Electrodes fitted inside nylon spacer

• The outer shell of the probe is made using rust-resistant stainless steel grade.

• The outer casing of the probe is an assemblage of four parts, i.e. plumb bob, perforated tubular body, high-pressure cord holding gland (Fig. 8) and sensor (Fig. 9).

  Fig. 8

  

  High-pressure gland

  Fig. 9

  

  Split view of the probe

• One end of the probe is fitted with a plumb bob for vertical stability and another end for holding coaxial cord through a leak-proof gland.

• The probe has improved operational stability using plumb bob as added mass.

• The perforated tube incorporates a sensor and also allows subsurface water or air to enter the cylinder.

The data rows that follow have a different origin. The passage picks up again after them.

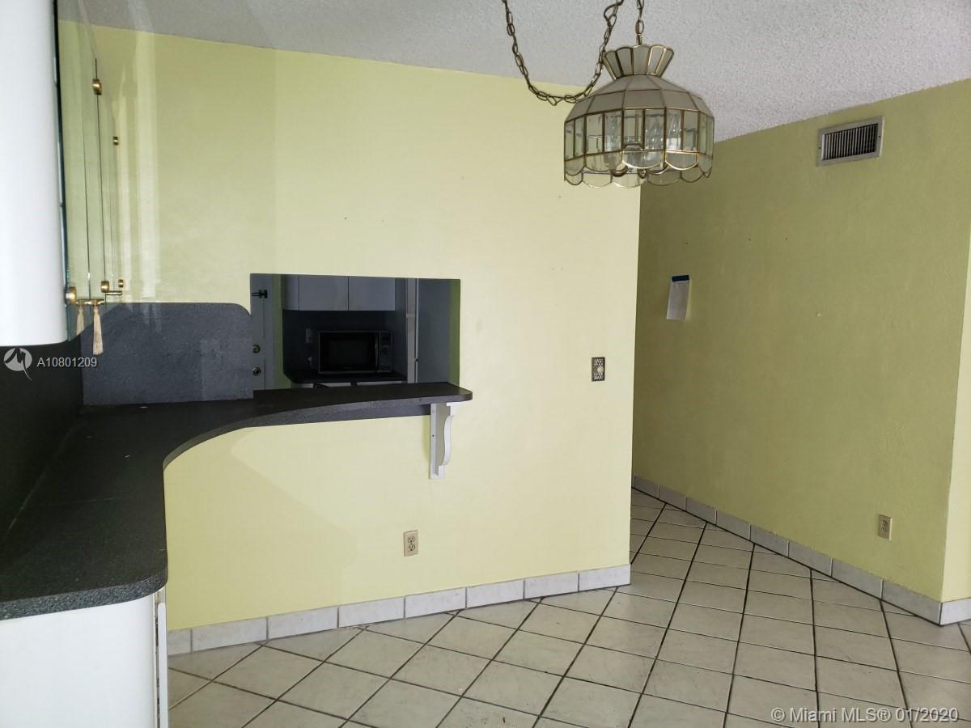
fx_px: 729
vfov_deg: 53.1
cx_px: 486
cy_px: 364
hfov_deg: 67.3
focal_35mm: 26
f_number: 1.5
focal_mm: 4.3
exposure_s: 1/16
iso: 125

• Novel sensor arrangement to eliminate false alarm due to shock and moisture (Fig. 10).

  Fig. 10

  

  Novel probe

• When the sensor (copper electrodes) encounters conductive fluid, the circuit is completed and the audible beep starts buzzing at the surface and depth is measured from the marked cable.

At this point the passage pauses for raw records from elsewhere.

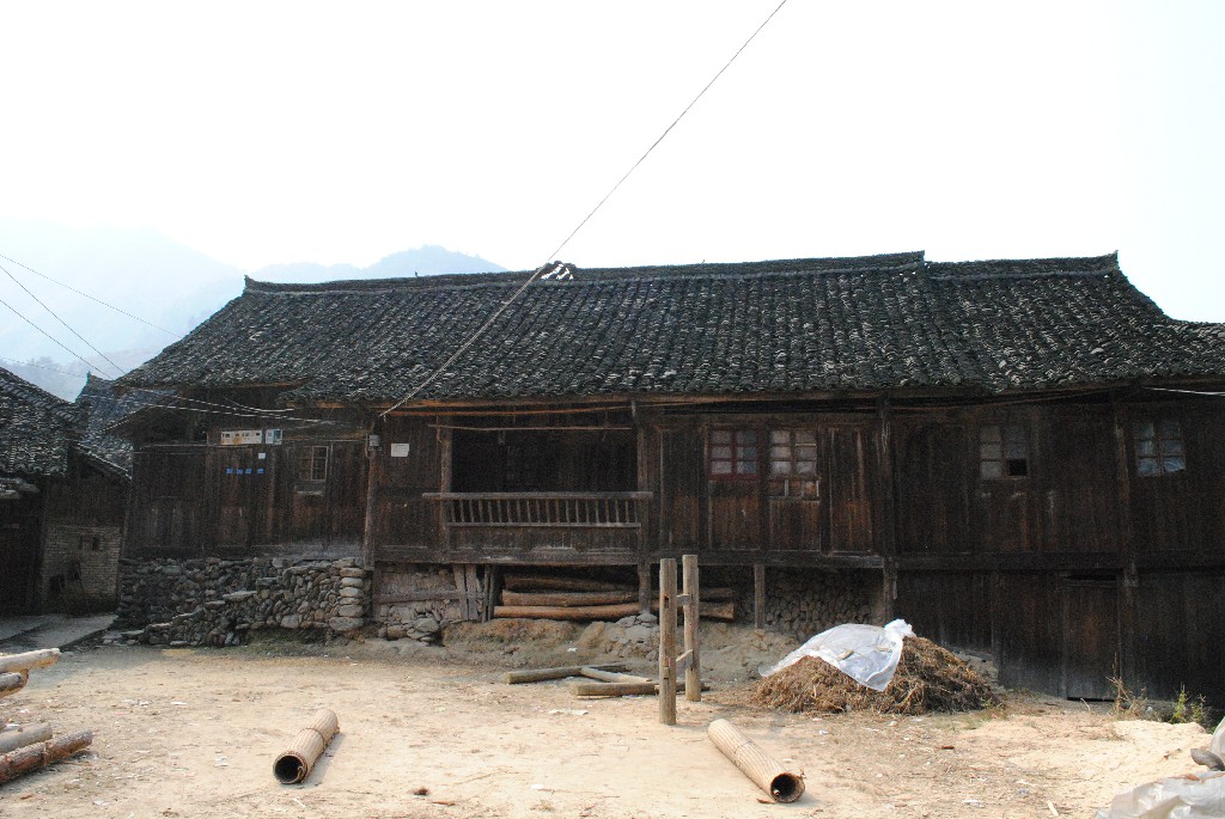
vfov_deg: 48.0
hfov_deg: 67.3
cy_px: 410
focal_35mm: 27
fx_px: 920
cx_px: 612
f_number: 13
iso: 1600
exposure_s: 1/640
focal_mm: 18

• Better quality cord for high tension load capacity.

• Robust aluminium alloy based cast cable reel with better operational life (Fig. 11).

  Fig. 11

  

  Fabricated groundwater-level measuring device

• Fabricated device (Fig. 11).

5 Testing of the Fabricated Measuring Device in the Field

Testing of water-level metre was done in wells located in IIT Delhi (Fig. 12) and in Chirawa district in Rajasthan (Fig. 13). Reliability test of the device was done using two types of water first one is with Bisleri water and second with tap water in the lab at IIT Delhi. It was assumed that Bisleri has less total dissolved solids than tap water. Device worked fine in both the waters. Device will be tested with other waters in the coming future. Locally available devices in the market are lighter and made with cheap materials and are not robust in construction. RuTAG device is robust and made using superior materials. Approximate cost of the prototype is around ten thousand rupees and devices available in the market are higher than the prototype cost. If the device is commercially mass produced, the cost is expected to drastically reduce further. RuTAG device is almost in use with NGO from past two years and no complaint has been received so far. The device was tested in Chirawa and IIT Delhi. Working and methodology for testing the device were as per said Indian Standards which is as follows: when the switch was turned to the ‘on’ position and the cord was released slowly down the well casing. The cord was held firmly and allowed to fall free inside the casing. The line was lowered in the casing in such a way that operator could cautiously check the ‘feel’ of the cord and probe. As the probe goes deeper, the weight increased. The water-level metre is lowered until it indicates the probe is in water and to check if the probe becomes stuck or hung-up operator checks the ‘feel’ of the cord and probe about every 20 feet by gently bouncing the probe about two feet. When the sensor (copper electrodes) encounters conductive fluid, the circuit got completed, and the audible beep starts buzzing, and water-level metre indicates water. Operator grabs the measuring point which is an embossed unit length. Record the water-level measurement at the measuring point on the data sheet. Repeat the steps to determine a consistent measurement. Slowly rewind the line and probe onto the reel. Turn off the water-level metre, sanitize it and replace the well cap. Testing results at both place in IIT Delhi and Chirawa were satisfactory.

Fig. 12

Testing at IIT Delhi

Fig. 13

Testing at Chirawa, Rajasthan

6 Conclusion

This paper gives a detailed description of all the phases of the device improvements on which the team majorly worked. The work included framing the problem, performing site visits, preliminary testing of the fabricated design and the improved prototype. The problems faced by the NGO in Chirawa have been addressed and the solution has been proposed. A modified device has been developed, tested in the village and is in use at the time of writing this paper. The device has resulted in substantial improvement in working and usage. The vendor for mass production and supply have been identified. The solution is appreciated by the users. Further effort is required for promoting its use in the village. It is hoped that the design improvements will help the grassroots agencies and villagers to have relatively reliable groundwater table data.